**** Data in this exercise

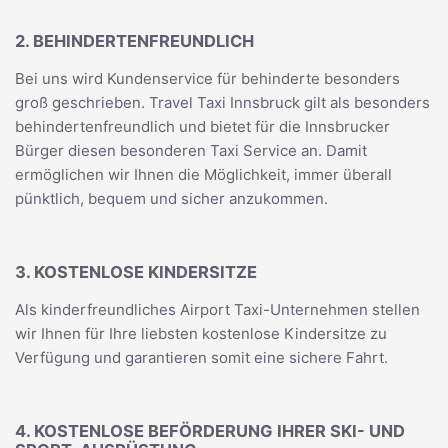
2. BEHINDERTENFREUNDLICH
Bei uns wird Kundenservice für behinderte besonders
groß geschrieben. Travel Taxi Innsbruck gilt als besonders
behindertenfreundlich und bietet für die Innsbrucker
Bürger diesen besonderen Taxi Service an. Damit
ermöglichen wir Ihnen die Möglichkeit, immer überall
pünktlich, bequem und sicher anzukommen.
3. KOSTENLOSE KINDERSITZE
Als kinderfreundliches Airport Taxi-Unternehmen stellen
wir Ihnen für Ihre liebsten kostenlose Kindersitze zu
Verfügung und garantieren somit eine sichere Fahrt.
4. KOSTENLOSE BEFÖRDERUNG IHRER SKI- UND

********

▸ Directions
Copy out the entries above in full and exactly, skipping every picture.

▸ Task answer
2. BEHINDERTENFREUNDLICH
Bei uns wird Kundenservice für behinderte besonders
groß geschrieben. Travel Taxi Innsbruck gilt als besonders
behindertenfreundlich und bietet für die Innsbrucker
Bürger diesen besonderen Taxi Service an. Damit
ermöglichen wir Ihnen die Möglichkeit, immer überall
pünktlich, bequem und sicher anzukommen.
3. KOSTENLOSE KINDERSITZE
Als kinderfreundliches Airport Taxi-Unternehmen stellen
wir Ihnen für Ihre liebsten kostenlose Kindersitze zu
Verfügung und garantieren somit eine sichere Fahrt.
4. KOSTENLOSE BEFÖRDERUNG IHRER SKI- UND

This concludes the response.